The therapy depends on the type and location where a cyst occurs.
Common cysts
- Kidney cyst
- Liver cyst
- Ovarian cyst (ovarian cyst)
- Water hernia of the testicle (hydrocele)
- Knee cyst (Baker's cyst)
- Thyroid cyst
- Glandular cyst on the eyelid
- Sebaceous cysts of the skin
- Breast cysts
- Bone cysts
- Tooth root cysts
Kidney cysts and cystic kidneys
Kidney cysts should under no circumstances be confused with cystic kidneys, the polycystic kidney disease!
They are, despite similar names, two fundamentally different diseases.
Kidney cysts
Kidney cysts can occur in both kidneys, either singly or in groups. Normally they do not cause any symptoms and are discovered by chance during a routine examination. Only when they are very large in diameter do they sometimes cause back or abdominal pain.
Complications cannot be ruled out. The cyst(s) may become inflamed and consequently burst and bleed. More rarely, malignant changes occur.
Hippel-Lindau syndrome is a hereditary disease in which these cysts occur together with tumours, e.g. in blood vessels (haemangioblastoma), cerebellum (medulloblastoma) or retina (retinoblstoma).
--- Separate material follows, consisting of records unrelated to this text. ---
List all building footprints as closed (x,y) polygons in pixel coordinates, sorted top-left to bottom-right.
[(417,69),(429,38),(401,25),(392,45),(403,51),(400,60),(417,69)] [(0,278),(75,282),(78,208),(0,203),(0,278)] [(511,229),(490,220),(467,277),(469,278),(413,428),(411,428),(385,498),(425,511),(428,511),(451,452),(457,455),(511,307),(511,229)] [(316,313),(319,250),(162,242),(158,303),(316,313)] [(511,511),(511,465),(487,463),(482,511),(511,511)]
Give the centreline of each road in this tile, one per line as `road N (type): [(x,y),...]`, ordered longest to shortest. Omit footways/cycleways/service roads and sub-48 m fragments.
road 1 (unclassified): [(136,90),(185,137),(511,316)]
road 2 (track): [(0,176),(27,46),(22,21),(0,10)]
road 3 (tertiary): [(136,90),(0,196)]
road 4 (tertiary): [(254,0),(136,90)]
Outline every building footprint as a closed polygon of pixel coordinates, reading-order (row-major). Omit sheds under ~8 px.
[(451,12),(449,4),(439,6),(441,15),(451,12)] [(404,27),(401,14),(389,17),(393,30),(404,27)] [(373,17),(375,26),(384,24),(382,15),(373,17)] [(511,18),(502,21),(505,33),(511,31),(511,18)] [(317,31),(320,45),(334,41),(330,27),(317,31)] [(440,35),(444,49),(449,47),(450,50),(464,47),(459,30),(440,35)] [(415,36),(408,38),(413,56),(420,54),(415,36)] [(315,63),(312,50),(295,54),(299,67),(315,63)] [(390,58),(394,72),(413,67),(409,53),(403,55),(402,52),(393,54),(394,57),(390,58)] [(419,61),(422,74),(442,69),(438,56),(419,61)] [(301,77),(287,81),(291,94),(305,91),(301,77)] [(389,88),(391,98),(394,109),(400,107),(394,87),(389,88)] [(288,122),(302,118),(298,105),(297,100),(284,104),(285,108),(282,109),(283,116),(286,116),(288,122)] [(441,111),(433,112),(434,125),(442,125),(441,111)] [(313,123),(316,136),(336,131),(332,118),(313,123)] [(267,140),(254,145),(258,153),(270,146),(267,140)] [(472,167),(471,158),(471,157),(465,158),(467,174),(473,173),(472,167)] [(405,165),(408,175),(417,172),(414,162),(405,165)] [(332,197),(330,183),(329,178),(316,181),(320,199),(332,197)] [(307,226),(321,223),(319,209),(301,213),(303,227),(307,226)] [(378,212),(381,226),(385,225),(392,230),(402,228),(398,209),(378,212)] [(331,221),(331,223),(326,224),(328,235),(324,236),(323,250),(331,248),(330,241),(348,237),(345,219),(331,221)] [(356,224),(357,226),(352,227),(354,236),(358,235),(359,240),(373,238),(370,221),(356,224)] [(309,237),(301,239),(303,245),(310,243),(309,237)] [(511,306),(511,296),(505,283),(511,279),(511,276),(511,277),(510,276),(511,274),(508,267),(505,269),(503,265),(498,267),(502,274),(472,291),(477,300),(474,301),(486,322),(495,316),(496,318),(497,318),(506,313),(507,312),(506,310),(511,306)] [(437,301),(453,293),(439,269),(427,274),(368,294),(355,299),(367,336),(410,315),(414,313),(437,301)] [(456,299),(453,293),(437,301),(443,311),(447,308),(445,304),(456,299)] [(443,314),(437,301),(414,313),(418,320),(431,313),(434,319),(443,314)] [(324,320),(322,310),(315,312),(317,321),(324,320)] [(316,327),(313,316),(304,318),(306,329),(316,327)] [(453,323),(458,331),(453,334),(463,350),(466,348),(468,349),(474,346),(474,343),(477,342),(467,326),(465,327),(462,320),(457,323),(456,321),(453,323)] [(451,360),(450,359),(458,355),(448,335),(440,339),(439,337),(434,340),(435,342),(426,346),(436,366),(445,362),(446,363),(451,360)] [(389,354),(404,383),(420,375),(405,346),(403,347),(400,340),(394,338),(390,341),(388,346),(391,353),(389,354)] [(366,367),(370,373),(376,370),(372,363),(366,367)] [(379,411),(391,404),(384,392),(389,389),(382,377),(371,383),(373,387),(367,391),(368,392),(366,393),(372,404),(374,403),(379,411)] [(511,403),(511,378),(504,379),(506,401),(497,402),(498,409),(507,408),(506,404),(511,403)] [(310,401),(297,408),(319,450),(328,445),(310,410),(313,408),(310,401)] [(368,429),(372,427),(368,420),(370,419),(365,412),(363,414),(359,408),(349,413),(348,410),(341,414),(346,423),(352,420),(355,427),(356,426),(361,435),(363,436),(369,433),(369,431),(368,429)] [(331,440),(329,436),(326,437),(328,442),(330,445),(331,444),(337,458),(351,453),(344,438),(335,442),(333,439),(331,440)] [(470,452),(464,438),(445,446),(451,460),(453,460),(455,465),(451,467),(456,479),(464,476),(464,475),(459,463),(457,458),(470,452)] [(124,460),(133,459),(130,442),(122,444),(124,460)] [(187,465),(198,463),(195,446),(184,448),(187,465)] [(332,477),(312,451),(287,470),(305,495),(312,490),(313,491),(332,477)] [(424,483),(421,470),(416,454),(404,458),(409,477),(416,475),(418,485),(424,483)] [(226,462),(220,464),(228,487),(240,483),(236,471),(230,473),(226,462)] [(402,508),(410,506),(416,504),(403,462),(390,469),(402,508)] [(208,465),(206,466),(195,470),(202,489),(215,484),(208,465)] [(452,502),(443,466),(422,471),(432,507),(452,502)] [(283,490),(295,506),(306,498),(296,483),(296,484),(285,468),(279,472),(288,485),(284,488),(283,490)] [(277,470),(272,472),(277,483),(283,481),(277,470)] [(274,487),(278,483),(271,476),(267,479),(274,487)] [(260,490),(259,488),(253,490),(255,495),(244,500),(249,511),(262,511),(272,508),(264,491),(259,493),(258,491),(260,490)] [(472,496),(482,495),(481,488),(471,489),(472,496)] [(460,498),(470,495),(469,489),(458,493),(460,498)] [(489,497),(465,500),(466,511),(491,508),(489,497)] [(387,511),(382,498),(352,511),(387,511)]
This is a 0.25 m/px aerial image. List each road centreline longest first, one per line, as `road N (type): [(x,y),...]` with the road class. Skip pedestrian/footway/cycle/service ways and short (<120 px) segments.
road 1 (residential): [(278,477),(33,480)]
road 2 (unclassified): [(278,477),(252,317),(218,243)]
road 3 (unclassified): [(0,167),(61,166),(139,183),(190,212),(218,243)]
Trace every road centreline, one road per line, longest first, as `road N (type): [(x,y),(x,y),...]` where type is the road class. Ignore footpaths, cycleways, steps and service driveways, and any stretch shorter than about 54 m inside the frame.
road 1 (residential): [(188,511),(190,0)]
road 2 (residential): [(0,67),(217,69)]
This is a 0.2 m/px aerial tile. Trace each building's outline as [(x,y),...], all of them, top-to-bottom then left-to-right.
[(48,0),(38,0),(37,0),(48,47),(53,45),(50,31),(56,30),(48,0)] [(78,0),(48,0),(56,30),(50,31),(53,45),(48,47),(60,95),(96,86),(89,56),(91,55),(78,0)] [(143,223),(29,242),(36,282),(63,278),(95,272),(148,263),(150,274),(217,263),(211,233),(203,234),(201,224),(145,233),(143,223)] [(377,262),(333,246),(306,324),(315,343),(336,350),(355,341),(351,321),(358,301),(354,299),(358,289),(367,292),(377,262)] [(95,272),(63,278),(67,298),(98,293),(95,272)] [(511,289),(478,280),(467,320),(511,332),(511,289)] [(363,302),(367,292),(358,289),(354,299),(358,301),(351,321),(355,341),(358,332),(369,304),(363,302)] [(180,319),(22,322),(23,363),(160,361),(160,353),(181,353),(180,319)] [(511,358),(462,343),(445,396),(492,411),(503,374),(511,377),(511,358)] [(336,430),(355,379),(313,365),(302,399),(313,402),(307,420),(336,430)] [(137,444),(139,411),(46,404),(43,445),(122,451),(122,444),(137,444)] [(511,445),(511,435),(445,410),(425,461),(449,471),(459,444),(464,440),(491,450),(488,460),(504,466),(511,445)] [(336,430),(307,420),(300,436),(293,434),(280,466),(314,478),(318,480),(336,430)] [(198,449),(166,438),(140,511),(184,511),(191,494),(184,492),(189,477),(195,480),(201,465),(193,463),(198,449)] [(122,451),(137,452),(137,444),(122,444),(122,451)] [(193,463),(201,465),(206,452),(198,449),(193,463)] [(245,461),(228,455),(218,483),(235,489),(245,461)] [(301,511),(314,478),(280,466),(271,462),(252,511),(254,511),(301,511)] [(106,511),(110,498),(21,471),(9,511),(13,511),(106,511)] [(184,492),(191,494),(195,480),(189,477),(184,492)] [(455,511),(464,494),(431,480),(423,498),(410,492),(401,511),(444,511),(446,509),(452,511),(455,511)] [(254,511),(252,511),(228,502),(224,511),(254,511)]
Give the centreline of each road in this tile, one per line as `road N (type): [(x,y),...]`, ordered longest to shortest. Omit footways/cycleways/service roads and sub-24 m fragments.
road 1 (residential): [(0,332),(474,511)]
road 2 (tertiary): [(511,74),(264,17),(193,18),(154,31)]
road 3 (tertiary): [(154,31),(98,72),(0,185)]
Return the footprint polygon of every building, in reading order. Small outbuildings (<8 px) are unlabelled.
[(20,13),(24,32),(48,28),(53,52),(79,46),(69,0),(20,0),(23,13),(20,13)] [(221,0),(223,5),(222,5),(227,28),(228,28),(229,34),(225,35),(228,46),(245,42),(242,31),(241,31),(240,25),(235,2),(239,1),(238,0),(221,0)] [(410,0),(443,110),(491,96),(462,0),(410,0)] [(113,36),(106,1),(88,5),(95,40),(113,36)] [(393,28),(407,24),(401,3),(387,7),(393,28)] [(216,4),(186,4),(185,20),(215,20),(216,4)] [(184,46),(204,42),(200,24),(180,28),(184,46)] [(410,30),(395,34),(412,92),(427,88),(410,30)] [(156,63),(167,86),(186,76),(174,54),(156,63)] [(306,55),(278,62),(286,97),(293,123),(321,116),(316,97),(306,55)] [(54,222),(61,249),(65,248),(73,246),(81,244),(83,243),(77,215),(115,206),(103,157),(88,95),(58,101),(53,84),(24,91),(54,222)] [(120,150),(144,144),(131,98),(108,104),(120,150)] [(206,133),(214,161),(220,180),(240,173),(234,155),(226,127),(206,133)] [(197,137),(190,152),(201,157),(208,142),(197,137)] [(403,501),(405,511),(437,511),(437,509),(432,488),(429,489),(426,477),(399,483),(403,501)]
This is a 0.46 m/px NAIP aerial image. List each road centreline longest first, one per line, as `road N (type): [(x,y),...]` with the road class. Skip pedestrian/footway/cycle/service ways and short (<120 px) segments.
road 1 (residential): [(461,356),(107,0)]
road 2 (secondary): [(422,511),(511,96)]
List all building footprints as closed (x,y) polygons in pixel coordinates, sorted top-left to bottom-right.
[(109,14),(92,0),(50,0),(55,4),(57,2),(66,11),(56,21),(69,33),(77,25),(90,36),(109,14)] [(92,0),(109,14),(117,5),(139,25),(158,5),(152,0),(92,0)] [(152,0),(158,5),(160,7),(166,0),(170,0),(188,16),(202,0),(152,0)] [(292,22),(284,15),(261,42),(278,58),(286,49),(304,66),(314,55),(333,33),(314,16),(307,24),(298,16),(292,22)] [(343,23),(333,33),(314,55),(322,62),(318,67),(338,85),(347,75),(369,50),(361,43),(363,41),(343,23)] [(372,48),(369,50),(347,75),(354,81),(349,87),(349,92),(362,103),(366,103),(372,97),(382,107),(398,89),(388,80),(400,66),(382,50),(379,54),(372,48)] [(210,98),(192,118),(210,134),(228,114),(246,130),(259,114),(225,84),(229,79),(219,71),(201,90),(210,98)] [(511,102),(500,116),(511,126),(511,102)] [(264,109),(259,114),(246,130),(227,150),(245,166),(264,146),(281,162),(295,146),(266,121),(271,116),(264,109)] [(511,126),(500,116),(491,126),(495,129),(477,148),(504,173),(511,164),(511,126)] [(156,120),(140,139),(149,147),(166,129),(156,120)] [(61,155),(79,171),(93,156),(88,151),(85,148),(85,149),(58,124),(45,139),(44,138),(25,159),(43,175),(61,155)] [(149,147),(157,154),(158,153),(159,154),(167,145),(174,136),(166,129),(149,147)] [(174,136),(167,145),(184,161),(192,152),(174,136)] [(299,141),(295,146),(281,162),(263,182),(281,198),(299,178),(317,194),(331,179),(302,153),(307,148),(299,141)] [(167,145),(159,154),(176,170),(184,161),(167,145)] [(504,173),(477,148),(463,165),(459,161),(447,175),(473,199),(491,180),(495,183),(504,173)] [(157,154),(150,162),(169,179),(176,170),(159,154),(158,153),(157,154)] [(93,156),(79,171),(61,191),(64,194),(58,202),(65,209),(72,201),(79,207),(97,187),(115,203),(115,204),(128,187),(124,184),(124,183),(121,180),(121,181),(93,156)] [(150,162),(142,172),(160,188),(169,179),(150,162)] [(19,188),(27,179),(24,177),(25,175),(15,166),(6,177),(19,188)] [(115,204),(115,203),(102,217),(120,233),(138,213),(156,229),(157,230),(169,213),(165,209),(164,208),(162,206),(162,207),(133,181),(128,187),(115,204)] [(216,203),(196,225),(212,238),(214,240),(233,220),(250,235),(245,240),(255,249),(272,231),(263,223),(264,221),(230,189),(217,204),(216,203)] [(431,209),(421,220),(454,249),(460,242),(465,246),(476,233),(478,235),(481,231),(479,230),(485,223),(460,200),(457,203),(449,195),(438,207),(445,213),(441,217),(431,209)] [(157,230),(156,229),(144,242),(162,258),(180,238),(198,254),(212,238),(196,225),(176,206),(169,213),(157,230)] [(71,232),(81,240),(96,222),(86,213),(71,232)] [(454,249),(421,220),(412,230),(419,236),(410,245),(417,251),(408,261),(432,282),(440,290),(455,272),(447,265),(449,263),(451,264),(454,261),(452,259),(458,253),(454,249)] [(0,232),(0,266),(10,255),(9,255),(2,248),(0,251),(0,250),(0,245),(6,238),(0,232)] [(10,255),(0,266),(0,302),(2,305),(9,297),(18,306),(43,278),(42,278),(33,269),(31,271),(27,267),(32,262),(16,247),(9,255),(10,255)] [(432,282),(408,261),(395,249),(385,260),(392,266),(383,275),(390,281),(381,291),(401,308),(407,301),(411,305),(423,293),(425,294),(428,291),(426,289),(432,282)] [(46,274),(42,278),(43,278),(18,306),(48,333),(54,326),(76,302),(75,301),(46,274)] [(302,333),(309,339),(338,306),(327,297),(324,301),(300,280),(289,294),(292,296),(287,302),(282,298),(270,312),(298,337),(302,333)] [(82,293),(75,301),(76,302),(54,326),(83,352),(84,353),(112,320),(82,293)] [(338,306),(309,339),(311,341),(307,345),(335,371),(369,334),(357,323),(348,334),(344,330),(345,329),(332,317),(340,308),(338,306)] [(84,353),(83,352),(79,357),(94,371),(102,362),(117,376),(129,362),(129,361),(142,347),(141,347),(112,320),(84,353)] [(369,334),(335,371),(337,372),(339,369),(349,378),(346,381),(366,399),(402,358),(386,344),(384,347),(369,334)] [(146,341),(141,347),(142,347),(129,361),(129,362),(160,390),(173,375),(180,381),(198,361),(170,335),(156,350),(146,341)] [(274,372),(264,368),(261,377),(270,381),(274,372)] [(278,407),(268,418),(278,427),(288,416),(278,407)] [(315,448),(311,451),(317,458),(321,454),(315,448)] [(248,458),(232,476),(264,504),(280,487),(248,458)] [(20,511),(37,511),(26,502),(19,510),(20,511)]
Mostly people over 60 years of age are affected, under 30 years kidney cysts occur only very rarely.
The therapy depends on the symptoms caused by the cyst. Small cysts that do not cause any symptoms do not need to be treated. Larger ones that cause pain or complications can be punctured and aspirated or surgically removed or sclerosed.
Cystic kidneys
Autosomal Dominant Polycystic Kidney Disease - ADPKD is a common hereditary disease that affects approximately 1 in 1000 people.
Due to a change in the genetic material (PKD1 or PKD2 gene), new cysts constantly develop during the course of life. By the age of 50, most of those affected suffer from renal insufficiency. However, cyst formation is not limited to the kidneys. It can also affect the pancreas, liver, lungs, spleen, ovaries, uterus, testes or thyroid gland. Some patients also develop aortic aneurysms (bulging of the aorta) or diverticulosis (bulging of the intestinal wall). To date, there is no cure for this disease.